Spirit Airlines styles itself as the anti-Southwest. The airline, based in the suburbs of Fort Lauderdale, has its roots in the trucking business, which may explain a lot: Its customers often complain that they are treated like cargo. Seems Spirit wouldn’t have it any other way.
Spirit often does the exact opposite of what Southwest would. When Vietnam vet Jerry Meekins was told his esophageal cancer was terminal and advised by his doctor to cancel his flight from Florida to Atlantic City, the airline refused a refund request. Only after veterans groups intervened did the carrier cave, and only reluctantly. In an effort to not set a precedent, CEO Ben Baldanza said he personally would pay for the refund, not his airline.
And Spirit does love fees. Fully one-third of its ticket revenue comes from fees (compared with 7.5 percent for Southwest). Spirit argues that its passengers just crave low fares, and that all of the extras are optional. But some passengers complain that the fees aren’t adequately disclosed and that some are ridiculous (a $100 charge to carry—that’s right, carry—a bag on a plane if you didn’t prepay a lower fee online). Where Southwest’s employees have a reputation for being sociable, Spirit’s can be on the surly side. Baldanza once inadvertently replied directly by e-mail to a passenger this way: “Let him tell the world how bad we are. He’s never flown us before anyway and will be back when we save him a penny.”
Baldanza has a point, and it’s one that drives consumers (and consumer advocates) crazy: If you can navigate the maze of fees, restrictions, and Spirit’s $9 Fare Club ($60 per year, with automatic reenrollment whether you fly or not), you can travel for impressively low fares. And stockholders love their shares of SAVE (Spirit’s ticker symbol) about as much as they do Southwest’s (aptly, LUV).
I’d say Spirit enjoys playing the villain as much as Southwest likes being the hero. Spirit certainly hasn’t suffered for it financially.
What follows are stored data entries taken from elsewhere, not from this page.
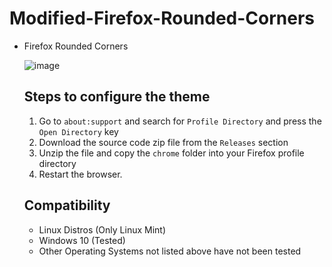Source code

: # Modified-Firefox-Rounded-Corners

<ul><li>Firefox Rounded Corners</li>


![image](https://github.com/Khalylexe/Firefox-Rounded-Theme/assets/119526243/25ab6e0f-c177-49ed-b7a1-6259be47d5c7)



## Steps to configure the theme
<ol>
   <li>Go to <code>about:support</code> and search for <code>Profile Directory</code> and press the <code>Open Directory</code> key</li>
   <li>Download the source code zip file from the <code>Releases</code> section</li>
   <li>Unzip the file and copy the <code>chrome</code> folder into your Firefox profile directory</li>
   <li>Restart the browser.</li>
</ol>

## Compatibility

<ul>
<li>Linux Distros (Only Linux Mint)</li>
<li>Windows 10 (Tested)</li>
<li>Other Operating Systems not listed above have not been tested</li>
</ul>
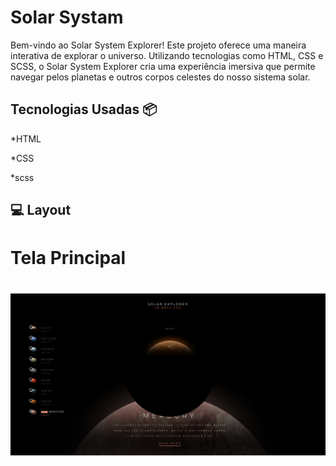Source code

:
# Solar Systam

Bem-vindo ao Solar System Explorer! Este projeto oferece uma maneira interativa de explorar o universo. Utilizando tecnologias como HTML, CSS e SCSS, o Solar System Explorer cria uma experiência imersiva que permite navegar pelos planetas e outros corpos celestes do nosso sistema solar.







## Tecnologias Usadas 📦

*HTML

*CSS

*scss

## 💻 Layout
<h1> Tela Principal <h1>

<div>
  <img src='./readmePhoto/photo.jpeg'>
<div>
These two airlines represent one of travel’s most enduring paradoxes: that companies offering poor customer service can succeed as well as those offering good customer service. Spirit’s success defies an easy explanation, unless you have a degree in psychology. Spirit taps into the very human need to snag a deal. But understanding what makes us tick and the way we can be manipulated points to a better future for every traveler. See, Southwest and Spirit are not the only examples of travel’s curious yin and yang. Whether you’re staying at a hotel, renting a car, or taking a cruise, you’ve faced the same kinds of choices between companies. At the beginning of 2013, many of these companies find themselves at a crossroads, wondering which path to take: the embrace of a LUV or the thriftiness of a SAVE. Both clearly work in the short term. But Southwest operates on the principle that, eventually, customers will catch on.
Then again, maybe not. If people continue to fall for the ultralow, lots-of-strings-attached rates, then the treatment of passengers like cargo might continue indefinitely. Travelers must consider more than the price when they book their ticket or make arrangements to take a cruise or rent a car. They have to take a company’s service reputation into account, too. Reward the heroes of the travel industry with your business. Otherwise, the villains win.